- [WORK TO COMPLETE]: Your reply should be the complete data, reproduced exactly.

────────

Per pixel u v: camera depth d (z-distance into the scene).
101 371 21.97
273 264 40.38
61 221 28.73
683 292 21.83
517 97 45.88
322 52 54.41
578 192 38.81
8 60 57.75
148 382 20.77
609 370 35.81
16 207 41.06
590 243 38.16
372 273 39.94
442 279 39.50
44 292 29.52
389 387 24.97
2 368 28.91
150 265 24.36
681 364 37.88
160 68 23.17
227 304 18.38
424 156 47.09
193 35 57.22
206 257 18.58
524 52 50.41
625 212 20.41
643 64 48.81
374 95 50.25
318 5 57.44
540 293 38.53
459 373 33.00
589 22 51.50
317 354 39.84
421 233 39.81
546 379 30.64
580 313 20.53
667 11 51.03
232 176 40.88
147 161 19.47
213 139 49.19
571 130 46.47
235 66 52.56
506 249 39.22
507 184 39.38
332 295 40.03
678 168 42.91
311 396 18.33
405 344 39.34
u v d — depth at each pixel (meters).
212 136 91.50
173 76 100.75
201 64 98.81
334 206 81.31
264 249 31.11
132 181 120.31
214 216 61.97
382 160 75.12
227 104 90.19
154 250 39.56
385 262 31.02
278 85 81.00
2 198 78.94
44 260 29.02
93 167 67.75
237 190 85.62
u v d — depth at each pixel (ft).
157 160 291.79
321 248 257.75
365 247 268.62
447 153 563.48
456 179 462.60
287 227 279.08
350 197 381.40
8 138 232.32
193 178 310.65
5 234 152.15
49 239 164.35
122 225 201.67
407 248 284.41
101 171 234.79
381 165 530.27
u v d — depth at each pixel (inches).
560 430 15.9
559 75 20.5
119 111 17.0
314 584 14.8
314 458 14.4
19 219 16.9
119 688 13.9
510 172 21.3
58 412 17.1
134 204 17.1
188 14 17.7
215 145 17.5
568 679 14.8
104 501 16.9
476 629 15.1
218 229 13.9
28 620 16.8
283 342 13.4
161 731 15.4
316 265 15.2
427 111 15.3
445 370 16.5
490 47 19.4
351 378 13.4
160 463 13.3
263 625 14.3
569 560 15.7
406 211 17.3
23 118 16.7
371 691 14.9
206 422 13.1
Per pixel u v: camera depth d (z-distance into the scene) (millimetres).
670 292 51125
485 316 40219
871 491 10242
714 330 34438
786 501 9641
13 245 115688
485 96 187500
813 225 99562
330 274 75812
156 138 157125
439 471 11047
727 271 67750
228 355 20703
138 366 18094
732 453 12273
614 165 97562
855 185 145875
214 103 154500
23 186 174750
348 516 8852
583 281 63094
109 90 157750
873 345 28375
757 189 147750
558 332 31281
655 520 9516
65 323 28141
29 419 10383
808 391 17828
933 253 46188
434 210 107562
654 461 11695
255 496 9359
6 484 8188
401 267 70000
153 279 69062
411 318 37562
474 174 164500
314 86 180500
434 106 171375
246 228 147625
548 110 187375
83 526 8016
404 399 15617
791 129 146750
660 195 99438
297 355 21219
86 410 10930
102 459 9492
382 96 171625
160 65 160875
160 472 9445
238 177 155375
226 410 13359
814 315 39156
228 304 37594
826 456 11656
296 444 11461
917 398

────────

- [SOLUTION FOR THIS PROBLEM]:
Per pixel u v: camera depth d (z-distance into the scene).
101 371 21.97
273 264 40.38
61 221 28.73
683 292 21.83
517 97 45.88
322 52 54.41
578 192 38.81
8 60 57.75
148 382 20.77
609 370 35.81
16 207 41.06
590 243 38.16
372 273 39.94
442 279 39.50
44 292 29.52
389 387 24.97
2 368 28.91
150 265 24.36
681 364 37.88
160 68 23.17
227 304 18.38
424 156 47.09
193 35 57.22
206 257 18.58
524 52 50.41
625 212 20.41
643 64 48.81
374 95 50.25
318 5 57.44
540 293 38.53
459 373 33.00
589 22 51.50
317 354 39.84
421 233 39.81
546 379 30.64
580 313 20.53
667 11 51.03
232 176 40.88
147 161 19.47
213 139 49.19
571 130 46.47
235 66 52.56
506 249 39.22
507 184 39.38
332 295 40.03
678 168 42.91
311 396 18.33
405 344 39.34
u v d — depth at each pixel (meters).
212 136 91.50
173 76 100.75
201 64 98.81
334 206 81.31
264 249 31.11
132 181 120.31
214 216 61.97
382 160 75.12
227 104 90.19
154 250 39.56
385 262 31.02
278 85 81.00
2 198 78.94
44 260 29.02
93 167 67.75
237 190 85.62
u v d — depth at each pixel (ft).
157 160 291.79
321 248 257.75
365 247 268.62
447 153 563.48
456 179 462.60
287 227 279.08
350 197 381.40
8 138 232.32
193 178 310.65
5 234 152.15
49 239 164.35
122 225 201.67
407 248 284.41
101 171 234.79
381 165 530.27
u v d — depth at each pixel (inches).
560 430 15.9
559 75 20.5
119 111 17.0
314 584 14.8
314 458 14.4
19 219 16.9
119 688 13.9
510 172 21.3
58 412 17.1
134 204 17.1
188 14 17.7
215 145 17.5
568 679 14.8
104 501 16.9
476 629 15.1
218 229 13.9
28 620 16.8
283 342 13.4
161 731 15.4
316 265 15.2
427 111 15.3
445 370 16.5
490 47 19.4
351 378 13.4
160 463 13.3
263 625 14.3
569 560 15.7
406 211 17.3
23 118 16.7
371 691 14.9
206 422 13.1
Per pixel u v: camera depth d (z-distance into the scene) (millimetres).
670 292 51125
485 316 40219
871 491 10242
714 330 34438
786 501 9641
13 245 115688
485 96 187500
813 225 99562
330 274 75812
156 138 157125
439 471 11047
727 271 67750
228 355 20703
138 366 18094
732 453 12273
614 165 97562
855 185 145875
214 103 154500
23 186 174750
348 516 8852
583 281 63094
109 90 157750
873 345 28375
757 189 147750
558 332 31281
655 520 9516
65 323 28141
29 419 10383
808 391 17828
933 253 46188
434 210 107562
654 461 11695
255 496 9359
6 484 8188
401 267 70000
153 279 69062
411 318 37562
474 174 164500
314 86 180500
434 106 171375
246 228 147625
548 110 187375
83 526 8016
404 399 15617
791 129 146750
660 195 99438
297 355 21219
86 410 10930
102 459 9492
382 96 171625
160 65 160875
160 472 9445
238 177 155375
226 410 13359
814 315 39156
228 304 37594
826 456 11656
296 444 11461
917 398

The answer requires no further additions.